• _Action item_: In your copy, include every record exactly and no pictures.

• _Information given_:

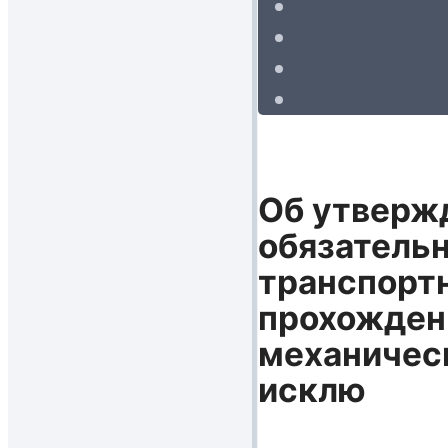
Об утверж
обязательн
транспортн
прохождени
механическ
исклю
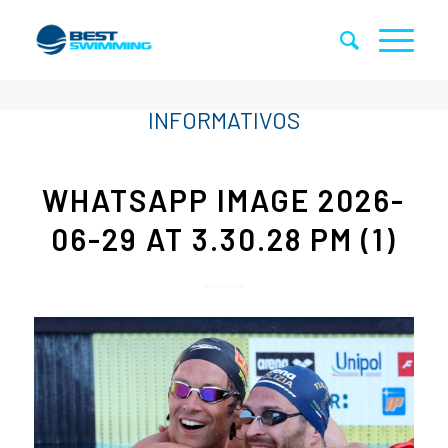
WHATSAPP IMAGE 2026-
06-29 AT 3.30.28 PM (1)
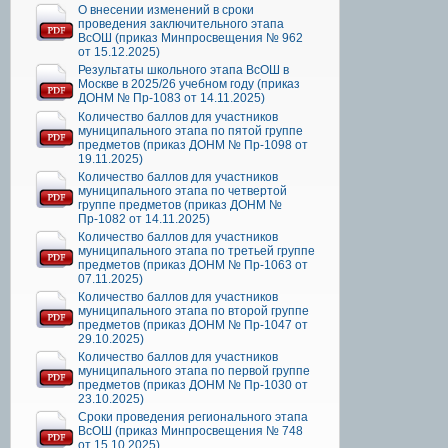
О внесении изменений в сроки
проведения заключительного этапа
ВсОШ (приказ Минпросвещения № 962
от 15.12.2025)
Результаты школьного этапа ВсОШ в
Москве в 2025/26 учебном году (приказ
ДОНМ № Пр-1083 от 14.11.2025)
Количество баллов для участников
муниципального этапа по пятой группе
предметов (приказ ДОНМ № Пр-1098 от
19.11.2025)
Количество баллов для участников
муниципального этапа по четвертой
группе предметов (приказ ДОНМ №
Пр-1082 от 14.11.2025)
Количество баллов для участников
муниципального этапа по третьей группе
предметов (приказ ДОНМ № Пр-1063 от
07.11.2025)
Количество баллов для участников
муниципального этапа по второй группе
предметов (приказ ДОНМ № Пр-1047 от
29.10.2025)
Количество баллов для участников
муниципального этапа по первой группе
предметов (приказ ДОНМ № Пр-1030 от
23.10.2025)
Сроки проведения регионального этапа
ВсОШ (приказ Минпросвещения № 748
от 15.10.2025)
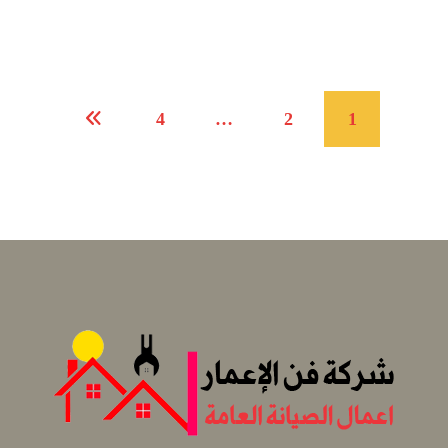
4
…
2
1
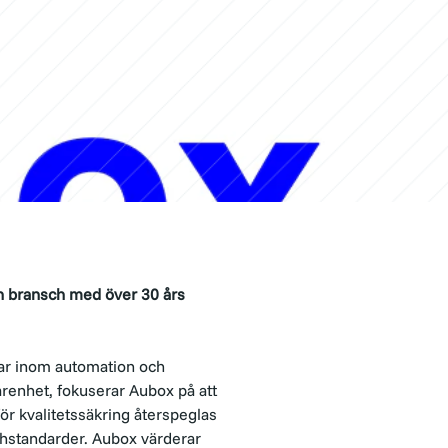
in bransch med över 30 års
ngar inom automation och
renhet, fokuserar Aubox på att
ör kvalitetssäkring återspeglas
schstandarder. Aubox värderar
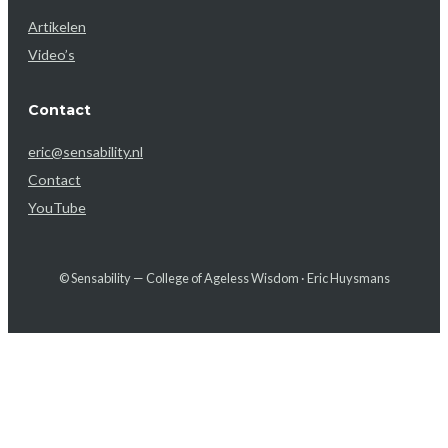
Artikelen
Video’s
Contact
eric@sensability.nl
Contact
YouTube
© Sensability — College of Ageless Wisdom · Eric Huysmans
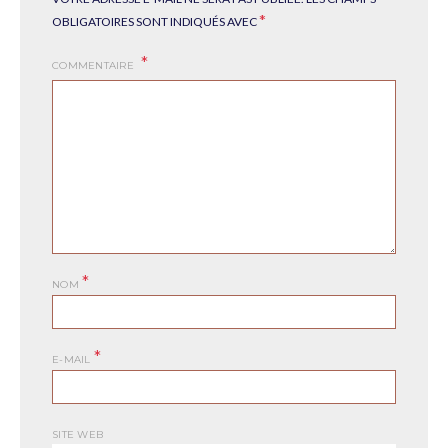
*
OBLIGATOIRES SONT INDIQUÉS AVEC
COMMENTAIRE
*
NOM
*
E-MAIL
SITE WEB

• _Solution to the problem_:
Об утверж
обязательн
транспортн
прохождени
механическ
исклю
WHATSAPP IMAGE 2026-
06-29 AT 3.30.28 PM (1)
О внесении изменений в сроки
проведения заключительного этапа
ВсОШ (приказ Минпросвещения № 962
от 15.12.2025)
Результаты школьного этапа ВсОШ в
Москве в 2025/26 учебном году (приказ
ДОНМ № Пр-1083 от 14.11.2025)
Количество баллов для участников
муниципального этапа по пятой группе
предметов (приказ ДОНМ № Пр-1098 от
19.11.2025)
Количество баллов для участников
муниципального этапа по четвертой
группе предметов (приказ ДОНМ №
Пр-1082 от 14.11.2025)
Количество баллов для участников
муниципального этапа по третьей группе
предметов (приказ ДОНМ № Пр-1063 от
07.11.2025)
Количество баллов для участников
муниципального этапа по второй группе
предметов (приказ ДОНМ № Пр-1047 от
29.10.2025)
Количество баллов для участников
муниципального этапа по первой группе
предметов (приказ ДОНМ № Пр-1030 от
23.10.2025)
Сроки проведения регионального этапа
ВсОШ (приказ Минпросвещения № 748
от 15.10.2025)
4
…
2
1
in bransch med över 30 års
ngar inom automation och
renhet, fokuserar Aubox på att
ör kvalitetssäkring återspeglas
schstandarder. Aubox värderar
Artikelen
Video’s
Contact
eric@sensability.nl
Contact
YouTube
© Sensability — College of Ageless Wisdom · Eric Huysmans
*
OBLIGATOIRES SONT INDIQUÉS AVEC
COMMENTAIRE
*
NOM
*
E-MAIL
SITE WEB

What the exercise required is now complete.